His look is withering, and I feel like laughing again. He and I. Together. The greatest thing of all time that never should have happened.
“Serena might come looking for me,” I say. “I don’t want her recently traumatized self to stumble upon an interspecies sex moment and get even more traumatized, so—”
“She’s half Were and half Human,” Lowe says. I watch him curiously until he continues to make his point. “Unless a whole lot of hybrids pop out of the woodwork, she’s only ever going to have interspecies relationships.”
“Oh.” I try to think through the implications of it, but I have to give up.
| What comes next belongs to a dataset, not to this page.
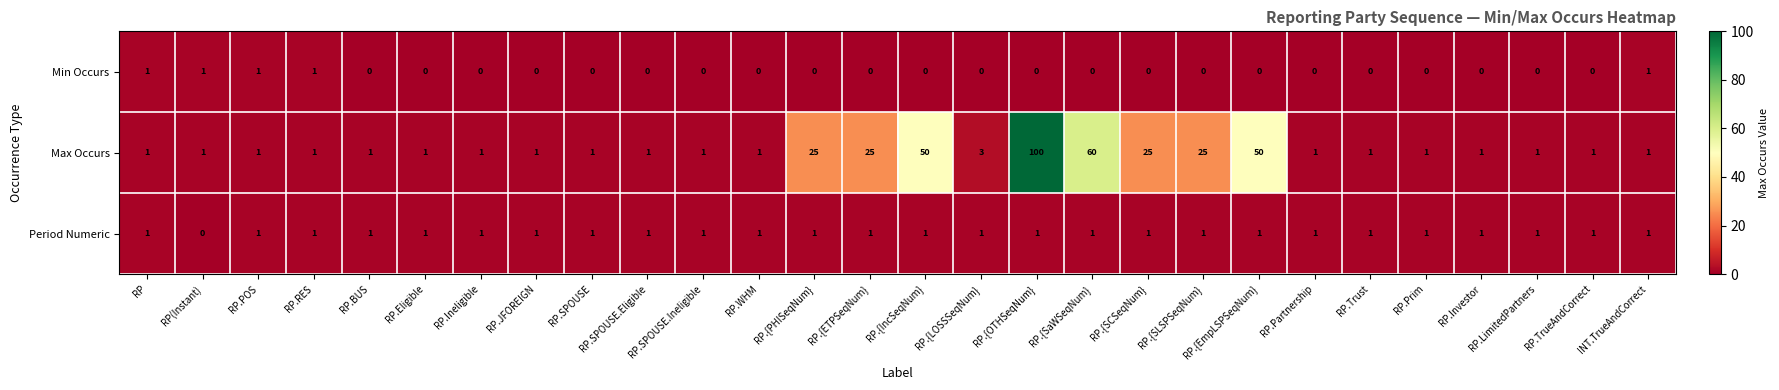

The Min Occurs series shows -1 at RP.JFOREIGN. True or false?

False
My brain is mushy, mellow with remainders of pleasure, and a loud sort of quiet, and the scent of Lowe’s blood. “Either way, I should shower.”
“No,” he commands brusquely, in his Alpha voice. His muscles coil, like he’s getting ready for a fight. Then he must realize the ridiculousness of his reaction, because he scrunches his eyes shut, throat working.
I tilt my head. “You used to be okay with me taking baths.”
“It’s different. There is a lot going on.” He points at his head, but then looks down at his body. A lot going on inside me, he means. “I don’t think I’m going to be able to let you out of my sight for a couple of days. Or weeks.” He sounds unapologetic and remorseful—a combination I did not think was possible. “And right now, you smell like me. Like you wouldn’t believe it, Misery. You smell like me from the inside, and every damn cell is screaming at me that making you that way is the best thing I’ve ever done in my life, maybe the only good thing, and I can’t let you—”
“Lowe.” I shift up to my elbows and lean forward to kiss him on the mouth, stopping the torrent of words. “Will you come take a shower with me?” I pull back and smile. “That way, you can replace the scent right away, and you don’t need to let me out of your sight?”
The tension instantly leaves his body. His eyes soften. “That, I can do.”
He carries me to his bathroom, and the warm jet of water soothes me as much as his hands following every drop’s journey on my body. I close my eyes, tip my head back, and let him touch me in that compelled, absorbed manner that appears to be his new normal. He seems to have accepted this—us—effortlessly, unconditionally, but I cannot help but wonder.
“Lowe?”
“Mmm?”
“Since I’m your mate, and since I don’t really plan to, you know, let go of you . . . you’ll never be able to do this with a Were,” I say without opening my eyes. “You’ll never get the hardware experience.”
His soapy palms lather my skin, lingering too long on my breasts. “Any idea of doing any of this with a Were died the night I met you.” I hear the dismissal in his words. What he adds is a murmur, more for himself than for me. “There wouldn’t be anyone else, anyway. Even if you didn’t want me, I couldn’t.”
“But the fact remains that I have way more limitations than you. Is it going to be weird, that we’re never going to go for a run in wolf form together? That we’ll never take a walk in the sun? Have a meal together? We’ll even have to figure out a sleep schedule that fits for both of us.”
His thumb and forefinger close around my chin and raise it, gentle but determined, until I’m forced to meet his eyes. “No,” he simply says. It’s a more potent reassurance than any long speech or vehement denial. Then he pushes a strand of hair behind my ears, and leans forward to suck at one of those spots on my neck that seem to be his magnetic north. He hums and softly begins to scrape over it with his teeth.
“You can go ahead, then,” I tell him.
He nips softly. “Mmm?”
“Bite me, if you want.” I feel his broad chest stiffen against mine. “Like all the mate scars I’ve seen.”
A deep, resonating rumble rises from his chest. For a brief moment, his grip tightens on my waist almost painfully. Then he lets go, looking as though he’s made of steel and restraint. “No.”
“If you think I’ll change my mind—”
“I don’t. But not now.”
“Not now.”
“There are rituals. Customs. Things that mean something to us. To me,” he adds. “I want to see you in those obscene ceremonial marks again. I want to put them on you. Alone, this time—I don’t fucking need anyone around to see you like that and get any ideas. And when I finally bite you, it won’t be on your neck.” He lets out a rueful laugh. “Nothing as dignified for us, Misery.”